- Genre: Romantic drama
- Created by: Dane Clark; Linsey Stewart;
- Based on: This Summer Will Be Different by Carley Fortune
- Starring: Sophie Nélisse; Francesca Reale; Roby Attal;
- Country of origin: Canada
- Original language: English

Production
- Executive producers: Dane Clark; Linsey Stewart; Carley Fortune; Jennifer Kawaja; Elise Cousineau; Samantha Levine; Karen Maine;
- Producer: Anna Beben
- Production company: Sphere Media

Original release
- Network: Netflix

= This Summer Will Be Different =

Upcoming Canadian television series

This Summer Will Be Different is an upcoming Canadian romantic drama television series created by Dane Clark and Linsey Stewart for Netflix.
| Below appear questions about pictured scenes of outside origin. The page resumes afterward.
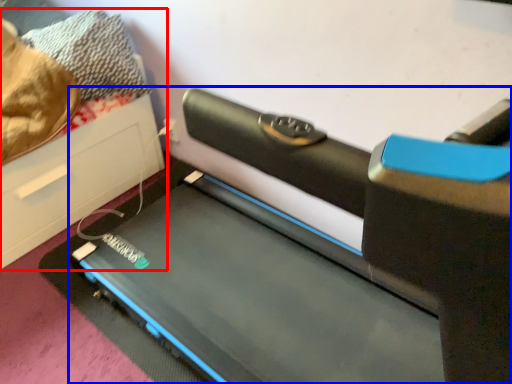
Question: Which object appears farthest to the camera in this image, furniture (highlighted by a red box) or treadmill (highlighted by a blue box)?

Choices:
 (A) furniture
 (B) treadmill

Answer: (A)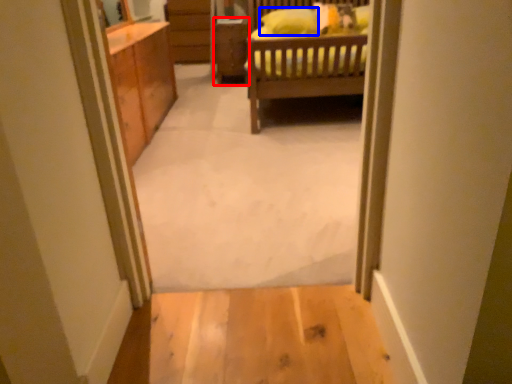
Question: Which point is further to the camera, cabinetry (highlighted by a red box) or pillow (highlighted by a blue box)?

Choices:
 (A) cabinetry
 (B) pillow

Answer: (A)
It is based on the 2024 novel of the same name by Carley Fortune.

==Premise==
The series follows Lucy Ashby, a young woman navigating her 20s and her first real love with her best friend’s brother.

==Cast==
===Main===
- Sophie Nélisse as Lucy Ashby
- Francesca Reale as Bridget Clark
- Roby Attal as Felix "Wolf" Clark

===Recurring===
- Jordan Rodrigues as Miles Lam
- Jude Wilson as Zach
- Natalie Brown as Christine
- James Tupper as Ken
- Tom Barnett as Peter
- Celia Owen as Joy
- Malin Akerman as Aunt Stacy
- Megan Follows as Cheryl
- Nadine Bhabha as Farah
- Matias Lucas as Carter

==Production==
===Development===
In March 2026, it was announced that Netflix had ordered a 10-episode series adaptation of Carley Fortune's This Summer Will Be Different with Dane Clark and Linsey Stewart as co-creators and co-showrunners. Clark and Stewart would also executive produce the series alongside Fortune, Jennifer Kawaja, Elise Cousineau, and Samantha Levine for Sphere Media. In August 2026, it was announced that Karen Maine had joined the series as an executive producer and would direct the pilot episode. Other directors of the series include Jasmin Mozaffari and Fab Filippo.

===Casting===
In July 2026, Sophie Nélisse, Francesca Reale, and Roby Attal were cast as the leads. The following month, Jordan Rodrigues, Jude Wilson, Natalie Brown, James Tupper, Tom Barnett, and Celia Owen joined the cast in supporting roles. In September 2026, Malin Akerman, Megan Follows, Nadine Bhabha, and Matias Lucas rounded out the cast.

===Filming===
Principal photography began on July 29, 2026, and is expected to end on October 16, 2026. Filming took place on Prince Edward Island, with locations including Basin Head, Belfast, Charlottetown, Kensington, North Rustico, and Victoria. Filming also took place in Toronto.